Il y a une prise de conscience politique d'un mal-être des enfants et adolescents. Mais les responsables ne savent pas ce qui se passe sur le terrain.

En outre, les politiques sont pris dans un fantasme pseudoscientifique, selon lequel la psychiatrie ne serait pas assez rationnelle. À leurs yeux, seules les neurosciences nous aideraient à comprendre ce qui se passe dans le cerveau. Cela aboutit à la stratégie nationale sur les troubles du neurodéveloppement, englobant autisme, troubles de l'attention avec ou sans hyperactivité et troubles dys. Tous les troubles deviennent « neuro » et le mot « psychiatrie » n'est pas prononcé. Il y a une vraie déqualification de la pédopsychiatrie dans l'autisme.

Or si un enfant hyperactif ou autiste est en souffrance, ce sont des équipes de pédopsychiatrie qui s'en occupent sur le terrain ! Les neurosciences sont intellectuellement très intéressantes, elles permettent de comprendre les maladies. Un peu. Reste que les diagnostics de trouble déficitaire de l'attention avec ou sans hyperactivité (TDAH) et de troubles du spectre autistique (TSA) ne se résument pas à des examens neuropsy, ils sont avant tout cliniques, et ce sont des recommandations internationales qui le disent, pas la lubie d'un pédopsychiatre français.

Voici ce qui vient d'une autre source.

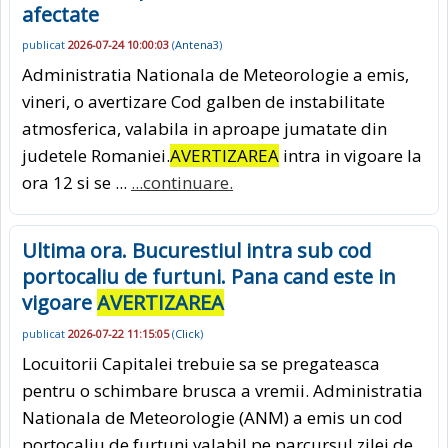
afectate
publicat
2026-07-24 10:00:03
(
Antena3
)
Administratia Nationala de Meteorologie a emis,
vineri, o avertizare Cod galben de instabilitate
atmosferica, valabila in aproape jumatate din
judetele Romaniei.
AVERTIZAREA
intra in vigoare la
ora 12 si se ...
...continuare.
Ultima ora. Bucurestiul intra sub cod
portocaliu de furtuni. Pana cand este in
vigoare
AVERTIZAREA
publicat
2026-07-22 11:15:05
(
Click
)
Locuitorii Capitalei trebuie sa se pregateasca
pentru o schimbare brusca a vremii. Administratia
Nationala de Meteorologie (ANM) a emis un cod
portocaliu de furtuni valabil pe parcursul zilei de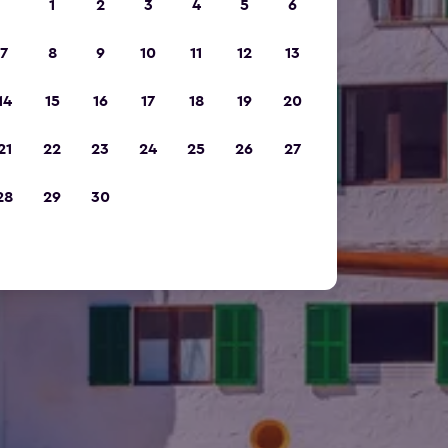
1
2
3
4
5
6
7
8
9
10
11
12
13
14
15
16
17
18
19
20
21
22
23
24
25
26
27
28
29
30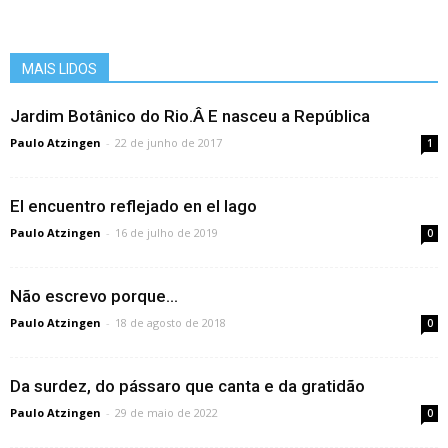
MAIS LIDOS
Jardim Botânico do Rio.Â E nasceu a República
Paulo Atzingen
-
22 de junho de 2017
1
El encuentro reflejado en el lago
Paulo Atzingen
-
16 de julho de 2019
0
Não escrevo porque…
Paulo Atzingen
-
18 de agosto de 2018
0
Da surdez, do pássaro que canta e da gratidão
Paulo Atzingen
-
29 de maio de 2022
0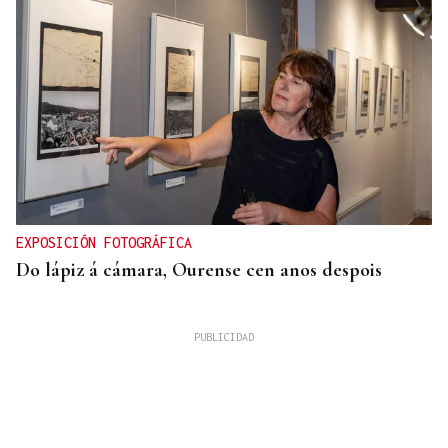
EXPOSICIÓN FOTOGRÁFICA
Do lápiz á cámara, Ourense cen anos despois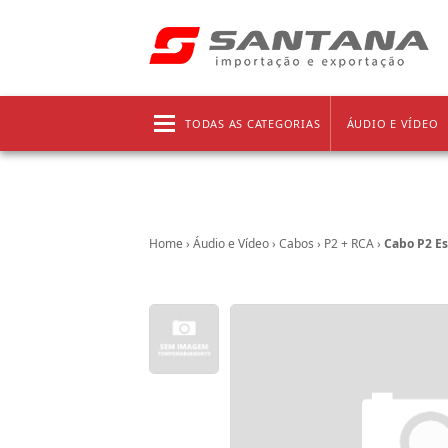
Frete grátis!
Clique aqui
e confira as regras!
TODAS AS CATEGORIAS
ÁUDIO E VÍDEO
Home
›
Áudio e Vídeo
›
Cabos
›
P2 + RCA
›
Cabo P2 Est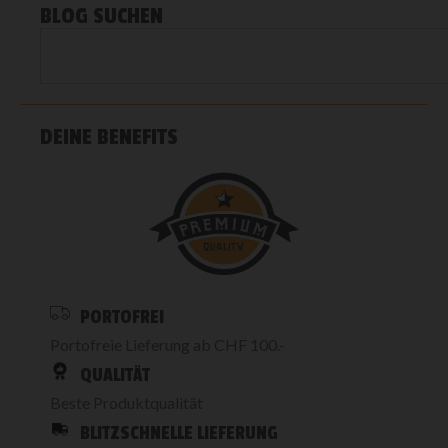
BLOG SUCHEN
DEINE BENEFITS
PORTOFREI
Portofreie Lieferung ab CHF 100.-
QUALITÄT
Beste Produktqualität
BLITZSCHNELLE LIEFERUNG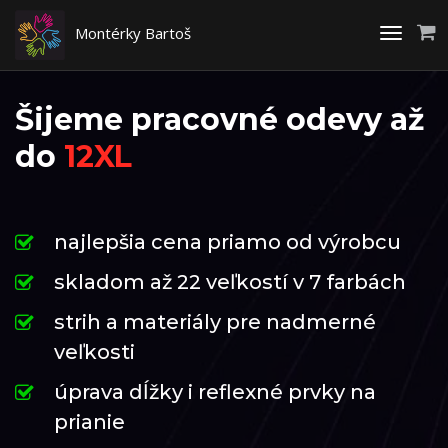
Montérky Bartoš
Toggle
navigati
Šijeme pracovné odevy až
do
12XL
najlepšia cena priamo od výrobcu
skladom až 22 veľkostí v 7 farbách
strih a materiály pre nadmerné
veľkosti
úprava dĺžky i reflexné prvky na
prianie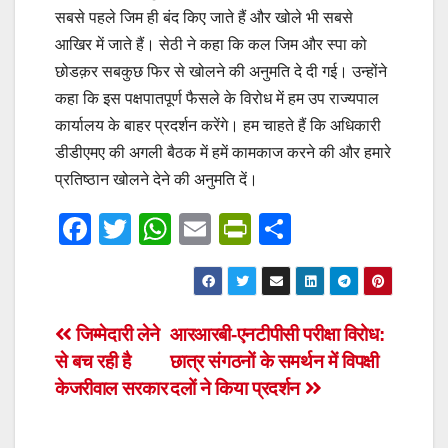
सबसे पहले जिम ही बंद किए जाते हैं और खोले भी सबसे
आखिर में जाते हैं। सेठी ने कहा कि कल जिम और स्पा को
छोडक़र सबकुछ फिर से खोलने की अनुमति दे दी गई। उन्होंने
कहा कि इस पक्षपातपूर्ण फैसले के विरोध में हम उप राज्यपाल
कार्यालय के बाहर प्रदर्शन करेंगे। हम चाहते हैं कि अधिकारी
डीडीएमए की अगली बैठक में हमें कामकाज करने की और हमारे
प्रतिष्ठान खोलने देने की अनुमति दें।
F
T
W
E
Pr
S
a
wi
h
m
in
h
c
tt
at
ail
tF
ar
e
er
s
ri
e
Post
जिम्मेदारी लेने
आरआरबी-एनटीपीसी परीक्षा विरोध:
b
A
e
से बच रही है
छात्र संगठनों के समर्थन में विपक्षी
navigation
o
p
n
केजरीवाल सरकार
दलों ने किया प्रदर्शन
o
p
dl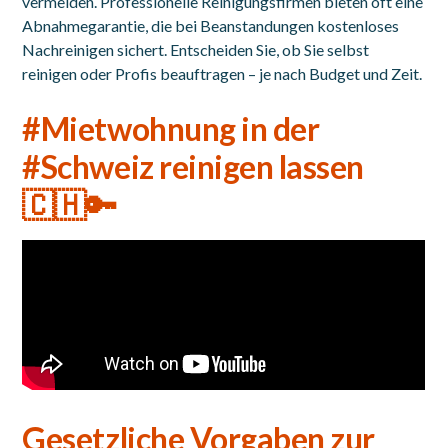
vermeiden. Professionelle Reinigungsfirmen bieten oft eine
Abnahmegarantie, die bei Beanstandungen kostenloses
Nachreinigen sichert. Entscheiden Sie, ob Sie selbst
reinigen oder Profis beauftragen – je nach Budget und Zeit.
#Mietwohnung in der
#Schweiz reinigen lassen
🇨🇭🔑
Gesetzliche Vorgaben zur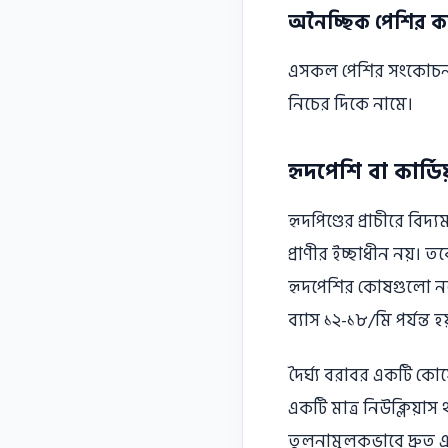
অনৈচ্ছিক পেশির 
এসকল পেশির সংকোচন প্রসা
নিচের দিকে নামে।
হৃদপেশি বা কার্ড
হৃদপিণ্ডের প্রাচীরে ব
প্রাণীর ইচ্ছাধীন নয়। ত
হৃদপেশির কোষগুলাে নল
ব্যাস ১২-১৮/মি পর্যন্ত হয
দৈর্ঘ্য বরাবর একটি কো
একটি মাত্র নিউক্লিয়া
তুলনামূলকভাবে দ্রুত এব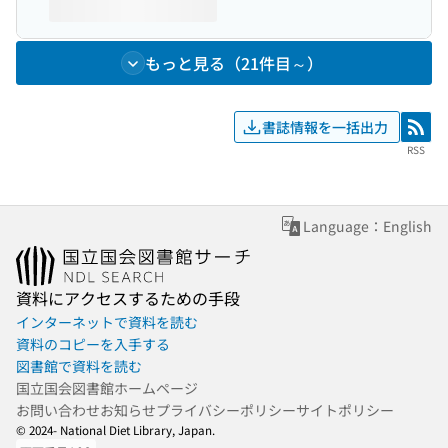
もっと見る（21件目～）
書誌情報を一括出力
RSS
RSS
Language：English
資料にアクセスするための手段
インターネットで資料を読む
資料のコピーを入手する
図書館で資料を読む
国立国会図書館ホームページ
お問い合わせ
お知らせ
プライバシーポリシー
サイトポリシー
© 2024- National Diet Library, Japan.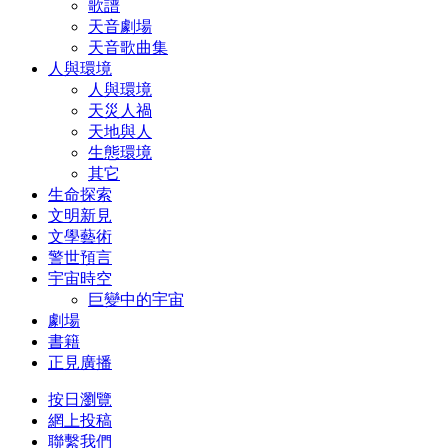
歌譜
天音劇場
天音歌曲集
人與環境
人與環境
天災人禍
天地與人
生態環境
其它
生命探索
文明新見
文學藝術
警世預言
宇宙時空
巨變中的宇宙
劇場
書籍
正見廣播
按日瀏覽
網上投稿
聯繫我們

Et puis ces troubles sont la plupart du temps associés à des comorbidités.

Les centres experts sont pertinents pour étayer les diagnostics, mais ils ne règlent pas le problème de la prise en charge derrière, qui est éminemment personnalisée.

Quelles sont vos propositions pour faire changer la donne ?

Le 23 avril prochain, journée mondiale de la santé mentale des enfants, la Sfpeada organisera les assises de la refondation de la pédopsychiatrie, et non de la santé mentale.

Nous y restituerons les résultats de deux enquêtes que nous avons lancées, la première auprès des pédiatres et des familles, pour savoir ce qu'ils attendent de notre discipline aujourd’hui, la seconde auprès de collègues étrangers pour connaître leur regard sur notre système de soin.

Le gouvernement ne parvient pas à parler de psychiatrie. Nous prenons la responsabilité de mettre ce mot sur la place publique.